Saved data entries:
........

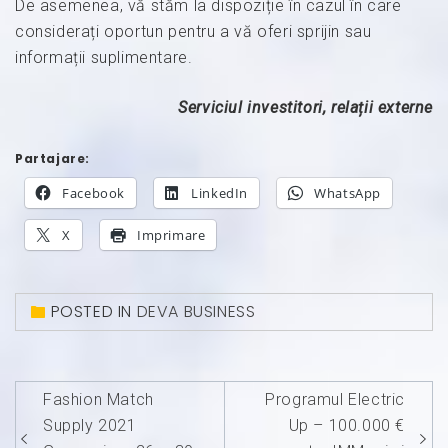
De asemenea, vă stăm la dispoziție în cazul în care
considerați oportun pentru a vă oferi sprijin sau
informații suplimentare.
Serviciul investitori, relații externe
Partajare:
Facebook
LinkedIn
WhatsApp
X
Imprimare
POSTED IN
DEVA BUSINESS
Navigare
Fashion Match
Programul Electric
în
Supply 2021
Up – 100.000 €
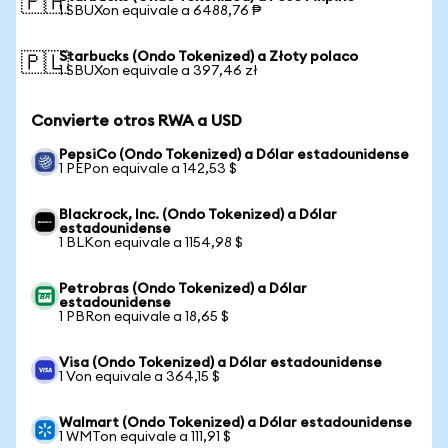
🇵🇭
1 SBUXon equivale a 6488,76 ₱
Starbucks (Ondo Tokenized) a Złoty polaco
🇵🇱
1 SBUXon equivale a 397,46 zł
Convierte otros RWA a USD
PepsiCo (Ondo Tokenized) a Dólar estadounidense
1 PEPon equivale a 142,53 $
Blackrock, Inc. (Ondo Tokenized) a Dólar
estadounidense
1 BLKon equivale a 1154,98 $
Petrobras (Ondo Tokenized) a Dólar
estadounidense
1 PBRon equivale a 18,65 $
Visa (Ondo Tokenized) a Dólar estadounidense
1 Von equivale a 364,15 $
Walmart (Ondo Tokenized) a Dólar estadounidense
1 WMTon equivale a 111,91 $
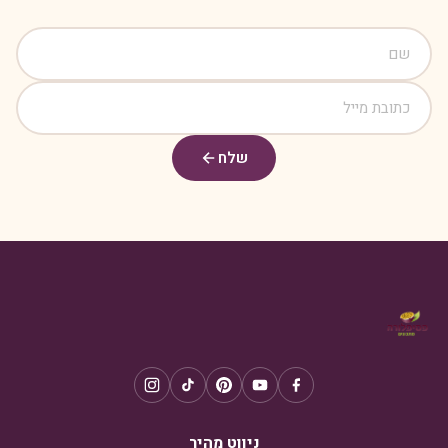
שלח
ניווט מהיר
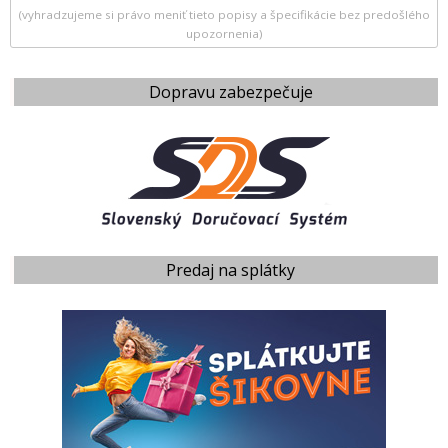
(vyhradzujeme si právo meniť tieto popisy a špecifikácie bez predošlého
upozornenia)
Dopravu zabezpečuje
Predaj na splátky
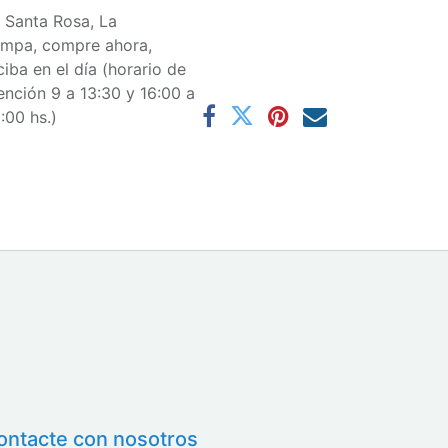
 Santa Rosa, La
mpa, compre ahora,
ciba en el día (horario de
ención 9 a 13:30 y 16:00 a
:00 hs.)
ontacte con nosotros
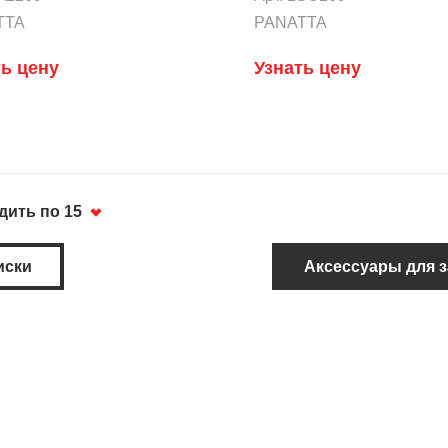
TTA
PANATTA
ть цену
Узнать цену
ить по 15
иски
Аксессуары для з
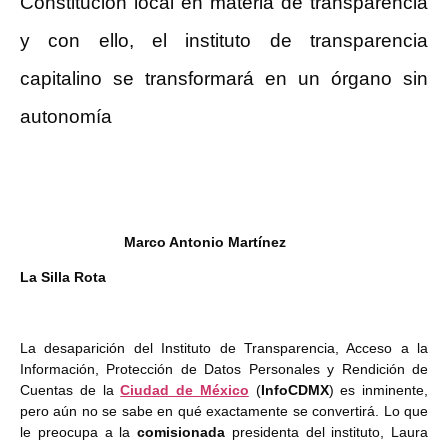
Constitución local en materia de transparencia
y con ello, el instituto de transparencia
capitalino se transformará en un órgano sin
autonomía
Marco Antonio Martínez
La Silla Rota
La desaparición del Instituto de Transparencia, Acceso a la
Información, Protección de Datos Personales y Rendición de
Cuentas de la
Ciudad de México
(
InfoCDMX
) es inminente,
pero aún no se sabe en qué exactamente se convertirá. Lo que
le preocupa a la
comisionada
presidenta del instituto, Laura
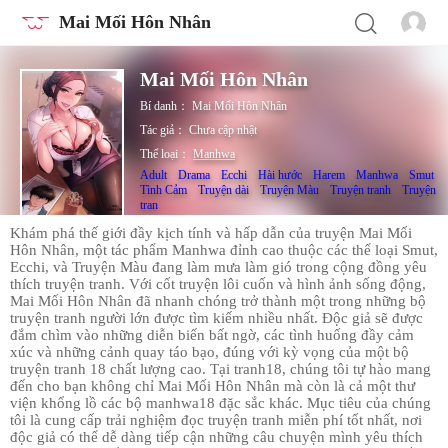
Mai Mối Hôn Nhân
Mai Mối Hôn Nhân
Bí danh：
Mai Mối Hôn Nhân
Tác giả：
Chưa cập nhật
Thể loại：
Manhwa
Adult
Drama
Ecchi
Hài hước
Harem
Manhwa
Smut
Tình Cảm
Truyện dài
Truyện Màu
Truyện tranh
Truyện
tran
Khám phá thế giới đầy kịch tính và hấp dẫn của truyện Mai Mối
Hôn Nhân, một tác phẩm Manhwa đỉnh cao thuộc các thể loại Smut,
Ecchi, và Truyện Màu đang làm mưa làm gió trong cộng đồng yêu
thích truyện tranh. Với cốt truyện lôi cuốn và hình ảnh sống động,
Mai Mối Hôn Nhân đã nhanh chóng trở thành một trong những bộ
truyện tranh người lớn được tìm kiếm nhiều nhất. Độc giả sẽ được
đắm chìm vào những diễn biến bất ngờ, các tình huống đầy cảm
xúc và những cảnh quay táo bạo, đúng với kỳ vọng của một bộ
truyện tranh 18 chất lượng cao. Tại tranh18, chúng tôi tự hào mang
đến cho bạn không chỉ Mai Mối Hôn Nhân mà còn là cả một thư
viện khổng lồ các bộ manhwa18 đặc sắc khác. Mục tiêu của chúng
tôi là cung cấp trải nghiệm đọc truyện tranh miễn phí tốt nhất, nơi
độc giả có thể dễ dàng tiếp cận những câu chuyện mình yêu thích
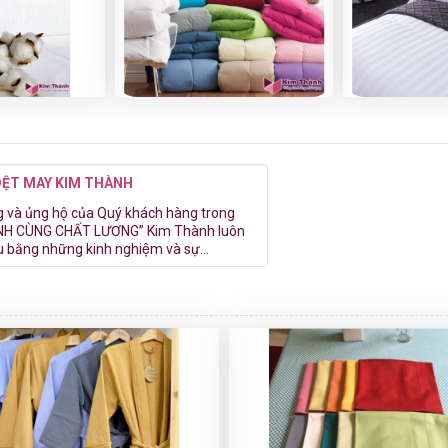
DỆT MAY KIM THÀNH
và ủng hộ của Quý khách hàng trong
ÀNH CÙNG CHẤT LƯƠNG” Kim Thành luôn
̀u bằng những kinh nghiệm và sự...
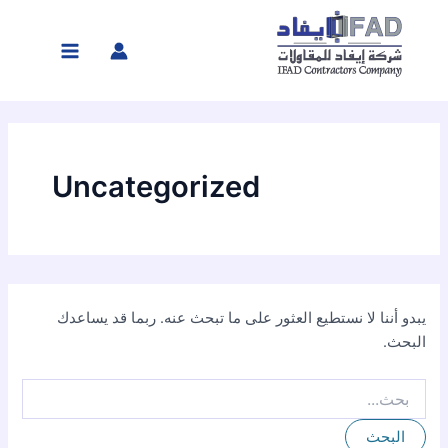
البحث
خطي
Main
عن:
لى
Menu
لمحتوى
Uncategorized
يبدو أننا لا نستطيع العثور على ما تبحث عنه. ربما قد يساعدك
البحث.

........

• [About this exercise]: Retype the records verbatim, excluding each image they hold.

• [Your solution]:
De asemenea, vă stăm la dispoziție în cazul în care
considerați oportun pentru a vă oferi sprijin sau
informații suplimentare.
Serviciul investitori, relații externe
Partajare:
Facebook
LinkedIn
WhatsApp
X
Imprimare
POSTED IN
DEVA BUSINESS
Navigare
Fashion Match
Programul Electric
în
Supply 2021
Up – 100.000 €
🇵🇭
1 SBUXon equivale a 6488,76 ₱
Starbucks (Ondo Tokenized) a Złoty polaco
🇵🇱
1 SBUXon equivale a 397,46 zł
Convierte otros RWA a USD
PepsiCo (Ondo Tokenized) a Dólar estadounidense
1 PEPon equivale a 142,53 $
Blackrock, Inc. (Ondo Tokenized) a Dólar
estadounidense
1 BLKon equivale a 1154,98 $
Petrobras (Ondo Tokenized) a Dólar
estadounidense
1 PBRon equivale a 18,65 $
Visa (Ondo Tokenized) a Dólar estadounidense
1 Von equivale a 364,15 $
Walmart (Ondo Tokenized) a Dólar estadounidense
1 WMTon equivale a 111,91 $
שלח
ניווט מהיר
(vyhradzujeme si právo meniť tieto popisy a špecifikácie bez predošlého
upozornenia)
Dopravu zabezpečuje
Predaj na splátky
 Santa Rosa, La
mpa, compre ahora,
ciba en el día (horario de
ención 9 a 13:30 y 16:00 a
:00 hs.)
ontacte con nosotros
TTA
PANATTA
ть цену
Узнать цену
ить по 15
иски
Аксессуары для з
Constitución local en materia de transparencia
y con ello, el instituto de transparencia
capitalino se transformará en un órgano sin
autonomía
Marco Antonio Martínez
La Silla Rota
La desaparición del Instituto de Transparencia, Acceso a la
Información, Protección de Datos Personales y Rendición de
Cuentas de la
Ciudad de México
(
InfoCDMX
) es inminente,
pero aún no se sabe en qué exactamente se convertirá. Lo que
le preocupa a la
comisionada
presidenta del instituto, Laura
Mai Mối Hôn Nhân
Mai Mối Hôn Nhân
Bí danh：
Mai Mối Hôn Nhân
Tác giả：
Chưa cập nhật
Thể loại：
Manhwa
Adult
Drama
Ecchi
Hài hước
Harem
Manhwa
Smut
Tình Cảm
Truyện dài
Truyện Màu
Truyện tranh
Truyện
tran
Khám phá thế giới đầy kịch tính và hấp dẫn của truyện Mai Mối
Hôn Nhân, một tác phẩm Manhwa đỉnh cao thuộc các thể loại Smut,
Ecchi, và Truyện Màu đang làm mưa làm gió trong cộng đồng yêu
thích truyện tranh. Với cốt truyện lôi cuốn và hình ảnh sống động,
Mai Mối Hôn Nhân đã nhanh chóng trở thành một trong những bộ
truyện tranh người lớn được tìm kiếm nhiều nhất. Độc giả sẽ được
đắm chìm vào những diễn biến bất ngờ, các tình huống đầy cảm
xúc và những cảnh quay táo bạo, đúng với kỳ vọng của một bộ
truyện tranh 18 chất lượng cao. Tại tranh18, chúng tôi tự hào mang
đến cho bạn không chỉ Mai Mối Hôn Nhân mà còn là cả một thư
viện khổng lồ các bộ manhwa18 đặc sắc khác. Mục tiêu của chúng
tôi là cung cấp trải nghiệm đọc truyện tranh miễn phí tốt nhất, nơi
độc giả có thể dễ dàng tiếp cận những câu chuyện mình yêu thích
DỆT MAY KIM THÀNH
và ủng hộ của Quý khách hàng trong
ÀNH CÙNG CHẤT LƯƠNG” Kim Thành luôn
̀u bằng những kinh nghiệm và sự...
البحث
خطي
Main
عن:
لى
Menu
لمحتوى
Uncategorized
يبدو أننا لا نستطيع العثور على ما تبحث عنه. ربما قد يساعدك
البحث.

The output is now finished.